What to do>
1. Please transcribe the court decision from "3. The applicant" to "7 July 2015).".
2. List every distinct application number cited in the court decision.

Excerpt provided>
*** Begin section ***
2. The Polish Government (“the Government”) were represented by their Agent, Ms J. Chrzanowska , of the Ministry of Foreign Affairs.
3. The applicant complained under Article 6 § 1 of the Convention about the excessive length of proceedings which started on the day of his arrest on 28 December 1998.
4. On 7 July 2015 the application was communicated to the Polish Government pursuant to Rule 54 § 2 (b) of the Rules of Court, by virtue of the ninth operative provision of the pilot-judgment given in the case of Rutkowski and Others v. Poland (see Rutkowski and Others v. Poland , nos. 72287/10 and 2 others, §§ 223-228 and the ninth operative provision, 7 July 2015).
5. On 30 January 2017 the Court received a letter from the Government stating that the matter raised in the application had already been resolved in the application no. 73362/10, lodged by the same applicant.
6. The Court notes that in the latter case the parties signed a friendly settlement agreement. On 13 December 2016 the Court took note of that settlement and found it appropriate to strike the case out of the list of cases (see Nawrocki v Poland ( dec. ), no. 73362/10, 13 December 2016). It also notes that the length of the applicant ’ s detention on remand and of the same set of criminal proceedings had been subject of an earlier decision of the Court (see Nawrocki v Poland ( dec. ) , no. 40548/06, 16 June 2009).
7. On the basis of the parties submissions and the documents in the file the Court considers that the applications nos. 73362/10 and 60967/11 lodged by the applicant concern the lengthy determination of criminal charges brought against him on 29 December 1998. The proceedings ended, respectively, on 3 July 2012 and 25 July 2013 as different charges against the applicant had been severed to two sets of proceedings which had been conducted in parallel. The Court thus accepts the Government ’ s argument that the subject matter of both applications is the same and had been covered by the friendly settlement of 13 December 2016.
*** End section ***
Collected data
*** Begin section ***
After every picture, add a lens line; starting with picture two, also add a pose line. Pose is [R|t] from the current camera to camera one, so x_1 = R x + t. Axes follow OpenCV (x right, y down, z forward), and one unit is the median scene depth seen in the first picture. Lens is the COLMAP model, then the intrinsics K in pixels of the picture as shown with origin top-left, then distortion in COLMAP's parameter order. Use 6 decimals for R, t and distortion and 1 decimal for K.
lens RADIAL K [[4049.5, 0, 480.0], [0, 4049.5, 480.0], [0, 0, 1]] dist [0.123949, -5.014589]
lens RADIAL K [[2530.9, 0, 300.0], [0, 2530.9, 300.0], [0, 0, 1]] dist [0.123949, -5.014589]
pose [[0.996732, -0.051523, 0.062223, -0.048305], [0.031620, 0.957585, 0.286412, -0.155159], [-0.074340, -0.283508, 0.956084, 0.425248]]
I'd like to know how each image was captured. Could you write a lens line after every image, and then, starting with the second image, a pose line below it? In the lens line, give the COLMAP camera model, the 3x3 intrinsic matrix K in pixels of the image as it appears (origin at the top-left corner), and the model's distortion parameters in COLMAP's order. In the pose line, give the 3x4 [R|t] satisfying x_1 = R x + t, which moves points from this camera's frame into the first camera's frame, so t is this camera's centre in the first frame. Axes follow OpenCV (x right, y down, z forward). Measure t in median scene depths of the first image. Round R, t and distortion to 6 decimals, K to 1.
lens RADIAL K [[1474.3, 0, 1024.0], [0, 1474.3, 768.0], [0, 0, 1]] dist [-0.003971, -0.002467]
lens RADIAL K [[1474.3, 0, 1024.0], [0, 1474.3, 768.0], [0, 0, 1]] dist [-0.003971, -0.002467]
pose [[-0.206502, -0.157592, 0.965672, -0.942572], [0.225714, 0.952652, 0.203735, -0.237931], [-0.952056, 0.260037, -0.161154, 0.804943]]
*** End section ***
Exercise responses>
1.
3. The applicant complained under Article 6 § 1 of the Convention about the excessive length of proceedings which started on the day of his arrest on 28 December 1998.
4. On 7 July 2015 the application was communicated to the Polish Government pursuant to Rule 54 § 2 (b) of the Rules of Court, by virtue of the ninth operative provision of the pilot-judgment given in the case of Rutkowski and Others v. Poland (see Rutkowski and Others v. Poland , nos. 72287/10 and 2 others, §§ 223-228 and the ninth operative provision, 7 July 2015).

2.
72287/10
73362/10
40548/06
60967/11